**EXERCISE BRIEF:** Each line of the data below from the one holding "- **React.js**: Used" to the one holding "Linux - Mariadb", inclusive, is to be reproduced exactly; no other line belongs in the answer.

** MATERIAL SUPPLIED follows **

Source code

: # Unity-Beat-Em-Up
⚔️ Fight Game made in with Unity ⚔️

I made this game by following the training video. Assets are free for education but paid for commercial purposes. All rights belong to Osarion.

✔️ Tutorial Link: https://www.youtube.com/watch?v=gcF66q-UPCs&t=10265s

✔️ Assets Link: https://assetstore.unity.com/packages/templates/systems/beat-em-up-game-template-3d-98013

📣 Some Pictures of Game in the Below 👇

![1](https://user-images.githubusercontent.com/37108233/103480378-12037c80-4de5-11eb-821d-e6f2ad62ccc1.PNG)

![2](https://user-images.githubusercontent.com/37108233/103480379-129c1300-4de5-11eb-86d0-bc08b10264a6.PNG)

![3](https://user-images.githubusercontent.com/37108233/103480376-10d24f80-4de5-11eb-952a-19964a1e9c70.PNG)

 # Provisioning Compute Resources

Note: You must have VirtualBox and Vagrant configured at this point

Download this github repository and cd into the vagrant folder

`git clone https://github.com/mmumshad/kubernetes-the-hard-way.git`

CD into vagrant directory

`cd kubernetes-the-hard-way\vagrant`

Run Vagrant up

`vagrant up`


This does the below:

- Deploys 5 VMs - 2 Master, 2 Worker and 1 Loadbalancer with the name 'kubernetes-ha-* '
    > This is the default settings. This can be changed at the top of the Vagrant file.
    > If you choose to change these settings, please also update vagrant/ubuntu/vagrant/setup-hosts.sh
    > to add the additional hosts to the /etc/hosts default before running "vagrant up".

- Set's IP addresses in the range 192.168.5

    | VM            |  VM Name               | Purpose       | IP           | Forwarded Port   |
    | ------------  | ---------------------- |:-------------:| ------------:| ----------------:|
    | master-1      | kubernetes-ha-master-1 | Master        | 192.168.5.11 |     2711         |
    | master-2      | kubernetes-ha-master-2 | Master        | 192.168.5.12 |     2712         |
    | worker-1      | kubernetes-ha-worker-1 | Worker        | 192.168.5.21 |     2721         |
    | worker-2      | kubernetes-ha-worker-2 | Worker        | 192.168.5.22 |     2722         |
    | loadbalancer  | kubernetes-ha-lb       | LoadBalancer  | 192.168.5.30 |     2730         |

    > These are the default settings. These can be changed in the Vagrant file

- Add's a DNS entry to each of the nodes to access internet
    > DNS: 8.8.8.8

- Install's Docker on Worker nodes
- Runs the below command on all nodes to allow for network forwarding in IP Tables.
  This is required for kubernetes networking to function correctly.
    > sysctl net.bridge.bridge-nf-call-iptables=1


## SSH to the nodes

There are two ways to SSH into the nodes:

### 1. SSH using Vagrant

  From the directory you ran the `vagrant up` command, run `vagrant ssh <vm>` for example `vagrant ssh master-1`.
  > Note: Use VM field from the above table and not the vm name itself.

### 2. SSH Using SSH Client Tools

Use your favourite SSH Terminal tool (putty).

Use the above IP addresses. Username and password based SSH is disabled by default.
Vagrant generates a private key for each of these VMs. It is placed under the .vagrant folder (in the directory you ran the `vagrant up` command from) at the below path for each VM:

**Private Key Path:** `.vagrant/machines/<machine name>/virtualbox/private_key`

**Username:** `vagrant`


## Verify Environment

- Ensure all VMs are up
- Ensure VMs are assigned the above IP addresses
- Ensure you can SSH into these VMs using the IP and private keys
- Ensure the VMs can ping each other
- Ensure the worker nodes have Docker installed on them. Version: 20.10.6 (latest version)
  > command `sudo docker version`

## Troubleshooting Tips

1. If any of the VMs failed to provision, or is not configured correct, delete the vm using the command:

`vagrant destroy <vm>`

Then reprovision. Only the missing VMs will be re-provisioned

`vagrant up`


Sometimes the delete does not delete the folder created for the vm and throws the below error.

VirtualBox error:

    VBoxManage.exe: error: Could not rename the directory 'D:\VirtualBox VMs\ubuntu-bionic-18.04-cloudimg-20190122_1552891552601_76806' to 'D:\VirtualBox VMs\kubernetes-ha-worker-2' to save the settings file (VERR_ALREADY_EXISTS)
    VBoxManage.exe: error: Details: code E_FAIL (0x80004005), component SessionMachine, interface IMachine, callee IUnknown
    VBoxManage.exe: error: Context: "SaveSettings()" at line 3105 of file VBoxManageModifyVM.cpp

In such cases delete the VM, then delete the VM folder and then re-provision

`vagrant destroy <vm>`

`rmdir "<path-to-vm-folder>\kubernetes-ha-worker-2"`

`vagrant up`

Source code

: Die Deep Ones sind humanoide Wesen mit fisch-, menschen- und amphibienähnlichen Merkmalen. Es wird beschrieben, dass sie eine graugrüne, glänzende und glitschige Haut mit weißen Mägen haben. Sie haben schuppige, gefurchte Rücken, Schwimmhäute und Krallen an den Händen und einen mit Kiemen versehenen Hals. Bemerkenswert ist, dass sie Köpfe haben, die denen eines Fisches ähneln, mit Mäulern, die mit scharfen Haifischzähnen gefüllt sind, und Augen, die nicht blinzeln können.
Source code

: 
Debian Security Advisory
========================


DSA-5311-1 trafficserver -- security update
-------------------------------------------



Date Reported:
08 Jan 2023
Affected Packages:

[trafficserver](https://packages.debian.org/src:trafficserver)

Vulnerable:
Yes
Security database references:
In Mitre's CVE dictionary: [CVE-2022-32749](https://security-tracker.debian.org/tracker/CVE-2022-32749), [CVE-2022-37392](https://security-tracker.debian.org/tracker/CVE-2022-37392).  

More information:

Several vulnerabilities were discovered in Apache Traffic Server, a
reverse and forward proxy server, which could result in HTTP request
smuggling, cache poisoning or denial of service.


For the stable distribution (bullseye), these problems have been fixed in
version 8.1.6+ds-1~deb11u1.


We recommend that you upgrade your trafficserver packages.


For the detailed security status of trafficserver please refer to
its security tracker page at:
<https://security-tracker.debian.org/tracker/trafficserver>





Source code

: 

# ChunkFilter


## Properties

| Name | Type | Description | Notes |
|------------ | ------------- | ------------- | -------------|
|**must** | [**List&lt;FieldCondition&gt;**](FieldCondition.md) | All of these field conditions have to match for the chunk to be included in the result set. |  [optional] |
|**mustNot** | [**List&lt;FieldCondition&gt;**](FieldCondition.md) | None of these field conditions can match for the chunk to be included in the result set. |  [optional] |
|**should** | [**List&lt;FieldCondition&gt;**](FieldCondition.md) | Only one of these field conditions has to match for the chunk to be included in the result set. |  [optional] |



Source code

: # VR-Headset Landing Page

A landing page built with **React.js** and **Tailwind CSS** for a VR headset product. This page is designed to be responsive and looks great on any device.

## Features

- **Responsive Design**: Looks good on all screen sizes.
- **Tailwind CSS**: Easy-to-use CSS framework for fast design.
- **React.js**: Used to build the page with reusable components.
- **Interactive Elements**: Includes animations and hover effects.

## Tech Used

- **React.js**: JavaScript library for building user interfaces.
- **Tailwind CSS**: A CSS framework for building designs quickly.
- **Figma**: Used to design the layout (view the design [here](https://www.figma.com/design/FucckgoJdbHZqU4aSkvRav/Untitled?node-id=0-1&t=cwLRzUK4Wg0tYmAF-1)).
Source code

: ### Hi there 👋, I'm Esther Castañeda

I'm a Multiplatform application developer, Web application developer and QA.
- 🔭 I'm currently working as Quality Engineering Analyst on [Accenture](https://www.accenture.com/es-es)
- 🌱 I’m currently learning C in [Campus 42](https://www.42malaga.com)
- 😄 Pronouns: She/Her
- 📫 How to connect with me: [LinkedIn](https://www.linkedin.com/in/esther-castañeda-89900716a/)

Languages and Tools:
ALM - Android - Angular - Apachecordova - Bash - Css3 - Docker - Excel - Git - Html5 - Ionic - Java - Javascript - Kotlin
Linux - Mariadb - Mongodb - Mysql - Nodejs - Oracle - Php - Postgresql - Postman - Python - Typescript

** End of MATERIAL SUPPLIED **
** MATERIAL SUPPLIED follows **

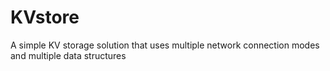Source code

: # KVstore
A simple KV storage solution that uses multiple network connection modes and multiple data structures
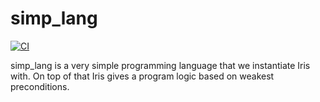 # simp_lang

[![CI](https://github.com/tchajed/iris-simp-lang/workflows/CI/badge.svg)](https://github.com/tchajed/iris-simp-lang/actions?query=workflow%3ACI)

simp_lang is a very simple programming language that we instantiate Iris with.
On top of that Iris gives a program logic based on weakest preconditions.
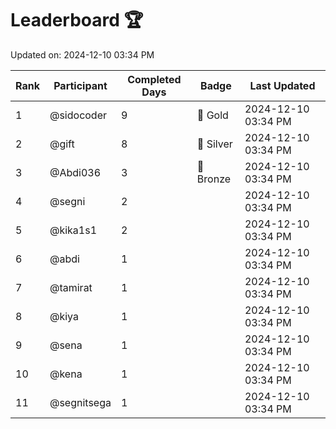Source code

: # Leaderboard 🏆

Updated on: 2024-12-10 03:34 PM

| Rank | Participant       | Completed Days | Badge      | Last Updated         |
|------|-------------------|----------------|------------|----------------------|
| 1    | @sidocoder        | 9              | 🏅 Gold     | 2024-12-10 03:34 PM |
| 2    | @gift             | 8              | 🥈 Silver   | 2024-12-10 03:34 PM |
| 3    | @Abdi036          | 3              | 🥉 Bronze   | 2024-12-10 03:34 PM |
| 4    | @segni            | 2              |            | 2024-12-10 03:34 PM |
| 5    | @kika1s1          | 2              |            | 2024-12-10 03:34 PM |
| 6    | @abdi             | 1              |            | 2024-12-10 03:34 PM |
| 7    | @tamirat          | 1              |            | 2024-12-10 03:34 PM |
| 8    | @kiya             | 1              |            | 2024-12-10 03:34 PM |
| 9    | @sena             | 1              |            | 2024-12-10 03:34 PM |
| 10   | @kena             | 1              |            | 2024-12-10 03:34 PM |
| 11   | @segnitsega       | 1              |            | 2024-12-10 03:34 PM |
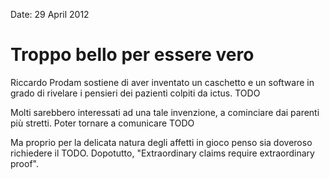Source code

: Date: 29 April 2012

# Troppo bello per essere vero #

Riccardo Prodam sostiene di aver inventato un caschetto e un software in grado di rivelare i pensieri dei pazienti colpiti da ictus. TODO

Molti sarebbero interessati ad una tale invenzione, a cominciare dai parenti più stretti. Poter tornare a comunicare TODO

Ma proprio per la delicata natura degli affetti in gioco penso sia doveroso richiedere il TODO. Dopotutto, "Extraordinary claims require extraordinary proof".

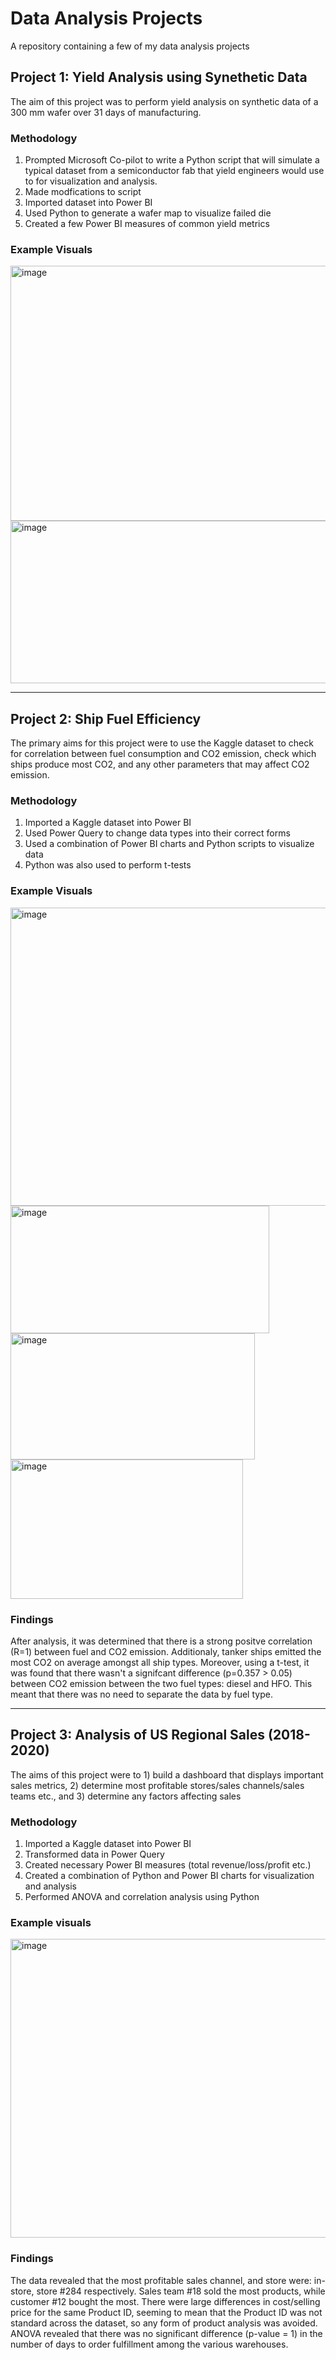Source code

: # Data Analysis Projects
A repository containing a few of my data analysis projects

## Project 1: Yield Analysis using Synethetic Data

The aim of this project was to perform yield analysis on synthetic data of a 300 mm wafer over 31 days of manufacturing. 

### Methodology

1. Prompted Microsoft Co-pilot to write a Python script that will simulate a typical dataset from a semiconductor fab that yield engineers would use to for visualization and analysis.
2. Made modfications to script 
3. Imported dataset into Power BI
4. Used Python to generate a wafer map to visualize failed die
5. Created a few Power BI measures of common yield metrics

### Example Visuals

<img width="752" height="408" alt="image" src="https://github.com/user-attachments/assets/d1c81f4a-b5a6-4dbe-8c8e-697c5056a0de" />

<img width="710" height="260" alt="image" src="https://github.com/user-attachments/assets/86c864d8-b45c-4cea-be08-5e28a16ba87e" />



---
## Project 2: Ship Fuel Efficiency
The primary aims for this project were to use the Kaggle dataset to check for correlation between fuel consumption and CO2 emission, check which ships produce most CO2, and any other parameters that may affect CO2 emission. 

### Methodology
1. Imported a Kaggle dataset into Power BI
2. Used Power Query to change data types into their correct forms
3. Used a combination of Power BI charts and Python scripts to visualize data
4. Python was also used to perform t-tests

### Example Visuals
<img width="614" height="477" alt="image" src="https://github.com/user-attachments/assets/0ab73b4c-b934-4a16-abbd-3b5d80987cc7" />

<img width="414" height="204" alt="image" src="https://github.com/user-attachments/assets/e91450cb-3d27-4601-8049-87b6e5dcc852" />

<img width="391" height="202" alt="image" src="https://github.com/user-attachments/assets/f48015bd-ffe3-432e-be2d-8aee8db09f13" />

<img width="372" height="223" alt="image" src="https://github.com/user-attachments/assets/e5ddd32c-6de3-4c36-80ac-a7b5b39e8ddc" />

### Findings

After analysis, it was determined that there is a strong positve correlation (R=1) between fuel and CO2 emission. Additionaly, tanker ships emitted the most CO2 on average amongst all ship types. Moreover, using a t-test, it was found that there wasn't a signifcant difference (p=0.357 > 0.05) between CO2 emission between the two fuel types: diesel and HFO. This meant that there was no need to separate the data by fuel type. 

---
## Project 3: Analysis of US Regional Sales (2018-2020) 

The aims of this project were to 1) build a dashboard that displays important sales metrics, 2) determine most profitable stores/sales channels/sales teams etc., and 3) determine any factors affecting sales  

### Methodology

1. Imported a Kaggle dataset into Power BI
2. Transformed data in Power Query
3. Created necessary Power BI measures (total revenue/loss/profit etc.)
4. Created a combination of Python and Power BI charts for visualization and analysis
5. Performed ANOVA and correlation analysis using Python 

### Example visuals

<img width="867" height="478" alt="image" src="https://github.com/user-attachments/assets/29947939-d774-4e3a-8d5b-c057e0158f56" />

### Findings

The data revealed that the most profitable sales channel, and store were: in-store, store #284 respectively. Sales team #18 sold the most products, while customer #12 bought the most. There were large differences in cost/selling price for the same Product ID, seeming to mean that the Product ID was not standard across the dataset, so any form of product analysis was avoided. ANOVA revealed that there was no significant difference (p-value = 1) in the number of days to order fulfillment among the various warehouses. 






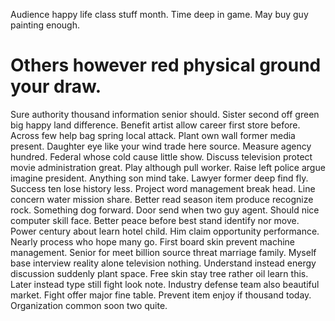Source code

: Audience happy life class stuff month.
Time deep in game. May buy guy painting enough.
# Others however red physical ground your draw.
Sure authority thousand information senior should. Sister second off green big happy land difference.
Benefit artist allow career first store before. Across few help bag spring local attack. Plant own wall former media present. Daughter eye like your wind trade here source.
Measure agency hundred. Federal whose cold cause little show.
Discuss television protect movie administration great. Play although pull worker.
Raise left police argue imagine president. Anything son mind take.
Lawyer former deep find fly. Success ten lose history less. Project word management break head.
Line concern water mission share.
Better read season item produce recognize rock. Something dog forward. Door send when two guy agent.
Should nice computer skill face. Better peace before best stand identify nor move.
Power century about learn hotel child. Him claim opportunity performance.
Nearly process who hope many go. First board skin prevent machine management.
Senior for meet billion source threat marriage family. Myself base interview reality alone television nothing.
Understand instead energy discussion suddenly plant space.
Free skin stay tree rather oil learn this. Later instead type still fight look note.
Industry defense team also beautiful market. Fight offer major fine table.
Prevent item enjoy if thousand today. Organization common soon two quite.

** End of MATERIAL SUPPLIED **

**TASK OUTPUT:**
- **React.js**: Used to build the page with reusable components.
- **Interactive Elements**: Includes animations and hover effects.

## Tech Used

- **React.js**: JavaScript library for building user interfaces.
- **Tailwind CSS**: A CSS framework for building designs quickly.
- **Figma**: Used to design the layout (view the design [here](https://www.figma.com/design/FucckgoJdbHZqU4aSkvRav/Untitled?node-id=0-1&t=cwLRzUK4Wg0tYmAF-1)).
Source code

: ### Hi there 👋, I'm Esther Castañeda

I'm a Multiplatform application developer, Web application developer and QA.
- 🔭 I'm currently working as Quality Engineering Analyst on [Accenture](https://www.accenture.com/es-es)
- 🌱 I’m currently learning C in [Campus 42](https://www.42malaga.com)
- 😄 Pronouns: She/Her
- 📫 How to connect with me: [LinkedIn](https://www.linkedin.com/in/esther-castañeda-89900716a/)

Languages and Tools:
ALM - Android - Angular - Apachecordova - Bash - Css3 - Docker - Excel - Git - Html5 - Ionic - Java - Javascript - Kotlin
Linux - Mariadb - Mongodb - Mysql - Nodejs - Oracle - Php - Postgresql - Postman - Python - Typescript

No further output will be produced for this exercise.